Whitepaper
Syndr - Solution

Syndr - solution

Single venue for everything

Syndr supports multiple derivative instruments including with options, perpetuals and futures. All on the same platform.

Best-in-class Portfolio Margining

Syndr enables support for portfolio-margining, where all open positions can be used to calculate the amount needed to maintain the current positions by offsetting profit and losses.

No compromises + No gas Fees

Trade Derivatives with No Compromises! Take back control of your assets with Syndr. We let you trade with self-custody, high performance, and no gas fees.

Multi-Collateral support & Cross-collateralization

Syndr supports multiple collaterals where all funds held in the user's account can be used as collateral seamlessly. Everything is USD-margined and all of your collateral is collectively used against all of your positions.

Custom layer3 rollup for high throughput

Syndr v1 uses an optimistic layer-3 EVM rollup n top of Arbitrum for fast settlements nd high throughput.

Native Block trading Support

Apart from the orderbook layer, Syndr also enables native support for block-trading via the same infrastructure. This layer will also be integrable with external RFQ platforms for easy institutional onboarding.

Best Trading experience in DeFi.

  • No gas costs
  • 1-click deposits + withdrawals
  • 1-click cross-chain deposits
  • No need to sign every tx with your wallet i.e. abstracted away order signing using EIP712 sigs
  • Customizable trading interface
  • Integrations with Fiat on-ramps

How does Syndr prevent liquidity fragmentation for DeFi derivatives?
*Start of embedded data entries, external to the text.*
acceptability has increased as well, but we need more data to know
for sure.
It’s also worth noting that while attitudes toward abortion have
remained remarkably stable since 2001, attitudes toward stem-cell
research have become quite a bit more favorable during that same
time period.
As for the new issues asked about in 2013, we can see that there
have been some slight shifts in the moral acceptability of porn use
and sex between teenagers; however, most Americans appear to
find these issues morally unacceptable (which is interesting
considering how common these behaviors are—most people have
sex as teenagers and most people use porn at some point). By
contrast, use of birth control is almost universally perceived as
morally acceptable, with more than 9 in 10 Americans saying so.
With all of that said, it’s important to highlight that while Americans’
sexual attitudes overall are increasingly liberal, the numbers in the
  • More capital-efficient market making - Syndr makes it easier to hedge(delta, gamma, vega) risk natively on Syndr with combined Options + Perps + Dated Futures
  • Built-in support for hedging - No need to hedge positions using external centralized exchanges.
  • Unlocked liquidity for non-stable collateral - no need for users to sell/loaning an asset to unlock its liquidity for trading derivatives on Syndr.
  • Native Block-trading support - DeFi derivative protocols rarely support Block-trading natively, forcing the users to use a single kind of AMM/Orderbook. A high-volume trader typically suffers from higher slippages and even issues such as MEV/Frontrunning. As a result, derivative CeXs offer better rates than derivative DeXs, thus leading to liquidity flowing out from DeFi into CeFi.